Today is World Ovarian Cancer Day, an initiative of the World Ovarian Cancer Coalition, which aims to raise awareness of this disease.

Each day, four women are diagnosed with ovarian cancer and of those, three will die from the disease, making it Australia’s deadliest women’s cancer. It is also usually diagnosed in its late stages, because there is no early detection test (the pap test does not detect ovarian cancer) and symptoms are often confused with symptoms of other less severe illnesses, particularly gastrointestinal complaints.
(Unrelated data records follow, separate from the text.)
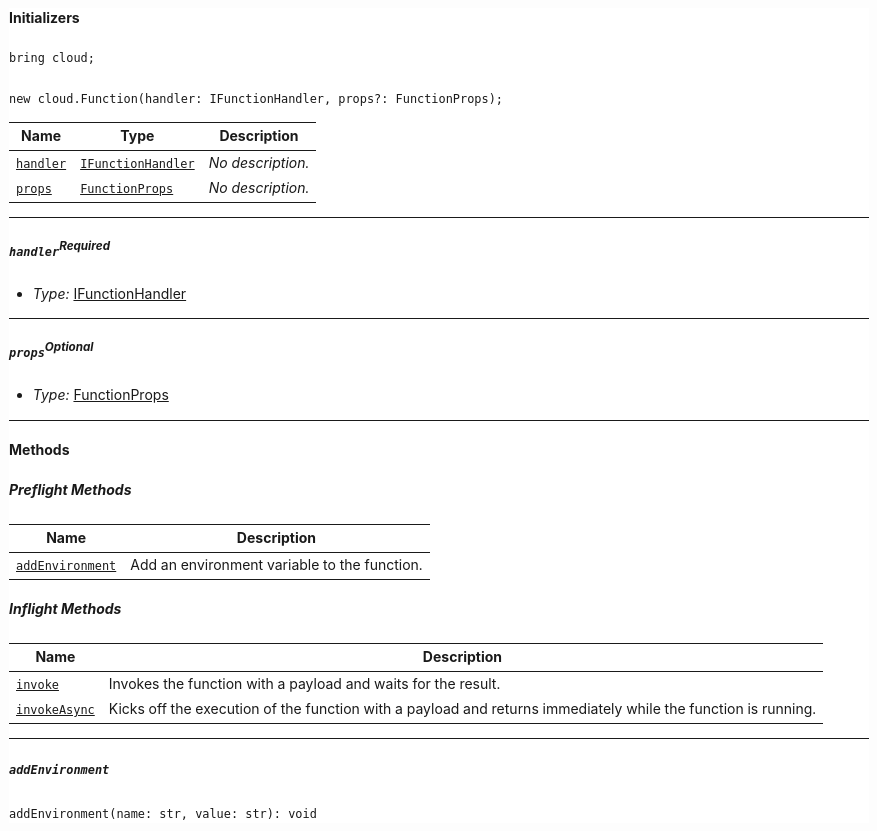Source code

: #### Initializers <a name="Initializers" id="@winglang/sdk.cloud.Function.Initializer"></a>

```wing
bring cloud;

new cloud.Function(handler: IFunctionHandler, props?: FunctionProps);
```

| **Name** | **Type** | **Description** |
| --- | --- | --- |
| <code><a href="#@winglang/sdk.cloud.Function.Initializer.parameter.handler">handler</a></code> | <code><a href="#@winglang/sdk.cloud.IFunctionHandler">IFunctionHandler</a></code> | *No description.* |
| <code><a href="#@winglang/sdk.cloud.Function.Initializer.parameter.props">props</a></code> | <code><a href="#@winglang/sdk.cloud.FunctionProps">FunctionProps</a></code> | *No description.* |

---

##### `handler`<sup>Required</sup> <a name="handler" id="@winglang/sdk.cloud.Function.Initializer.parameter.handler"></a>

- *Type:* <a href="#@winglang/sdk.cloud.IFunctionHandler">IFunctionHandler</a>

---

##### `props`<sup>Optional</sup> <a name="props" id="@winglang/sdk.cloud.Function.Initializer.parameter.props"></a>

- *Type:* <a href="#@winglang/sdk.cloud.FunctionProps">FunctionProps</a>

---

#### Methods <a name="Methods" id="Methods"></a>

##### Preflight Methods

| **Name** | **Description** |
| --- | --- |
| <code><a href="#@winglang/sdk.cloud.Function.addEnvironment">addEnvironment</a></code> | Add an environment variable to the function. |

##### Inflight Methods

| **Name** | **Description** |
| --- | --- |
| <code><a href="#@winglang/sdk.cloud.IFunctionClient.invoke">invoke</a></code> | Invokes the function with a payload and waits for the result. |
| <code><a href="#@winglang/sdk.cloud.IFunctionClient.invokeAsync">invokeAsync</a></code> | Kicks off the execution of the function with a payload and returns immediately while the function is running. |

---

##### `addEnvironment` <a name="addEnvironment" id="@winglang/sdk.cloud.Function.addEnvironment"></a>

```wing
addEnvironment(name: str, value: str): void
```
Because many signs and symptoms of Ovarian Cancer could be mistaken for an every day discomfort, recognising any signs and knowing the risks may save the life of your mother, sister, wife, daughter, or even yourself.

What to look for?

According to Ovarian Cancer Australia, the four most common signs are:

  • Abdominal or pelvic pain.
  • Increased abdominal size or persistent abdominal bloating.
  • Needing to urinate often or urgently.
  • Feeling full after eating a small amount.
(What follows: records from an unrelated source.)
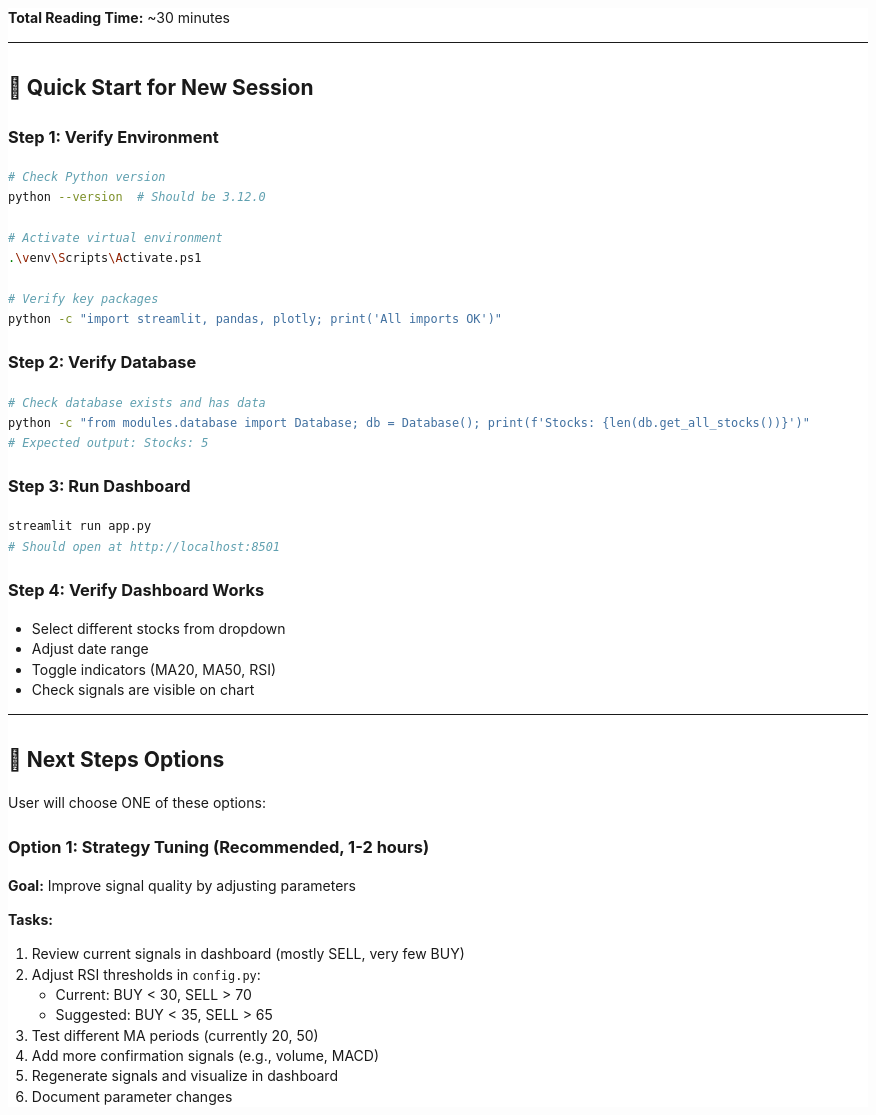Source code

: **Total Reading Time:** ~30 minutes

---

## 🚀 Quick Start for New Session

### Step 1: Verify Environment
```bash
# Check Python version
python --version  # Should be 3.12.0

# Activate virtual environment
.\venv\Scripts\Activate.ps1

# Verify key packages
python -c "import streamlit, pandas, plotly; print('All imports OK')"
```

### Step 2: Verify Database
```bash
# Check database exists and has data
python -c "from modules.database import Database; db = Database(); print(f'Stocks: {len(db.get_all_stocks())}')"
# Expected output: Stocks: 5
```

### Step 3: Run Dashboard
```bash
streamlit run app.py
# Should open at http://localhost:8501
```

### Step 4: Verify Dashboard Works
- Select different stocks from dropdown
- Adjust date range
- Toggle indicators (MA20, MA50, RSI)
- Check signals are visible on chart

---

## 🎯 Next Steps Options

User will choose ONE of these options:

### Option 1: Strategy Tuning (Recommended, 1-2 hours)
**Goal:** Improve signal quality by adjusting parameters

**Tasks:**
1. Review current signals in dashboard (mostly SELL, very few BUY)
2. Adjust RSI thresholds in `config.py`:
   - Current: BUY < 30, SELL > 70
   - Suggested: BUY < 35, SELL > 65
3. Test different MA periods (currently 20, 50)
4. Add more confirmation signals (e.g., volume, MACD)
5. Regenerate signals and visualize in dashboard
6. Document parameter changes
If these occur multiple times in a 4-week period… it might be worth a trip to the doctor.

Other symptoms to keep an eye out for are:

  • Changes in your bowel habits.
  • Unexplained weight-gain or weight loss.
  • Bleeding in-between periods or after menopause.
  • Back pain.
  • Indigestion or nausea.
  • Excessive fatigue.
  • Pain during intercourse.

Know your risk

While the causes of Ovarian Cancer are not fully understood, there are some factors that can increase your risk:

  • Age – being over 50, though this disease can affect women of any age.
  • Genetics and family history – if two or more relatives on the same side of the family have experienced ovarian and/or breast cancer.
  • Childbearing history – women who have never had children, never used contraceptives, or had children over the age of 30.
  • Women with endometriosis
  • Lifestyle factors – being overweight and/or a smoker
  • Hormonal factors – women who began puberty early (pre-12 years old) or started menopause late (after 50 years old).

So get out there, share these signs with all of the ladies you know and if any of the above sound familiar, please see your GP.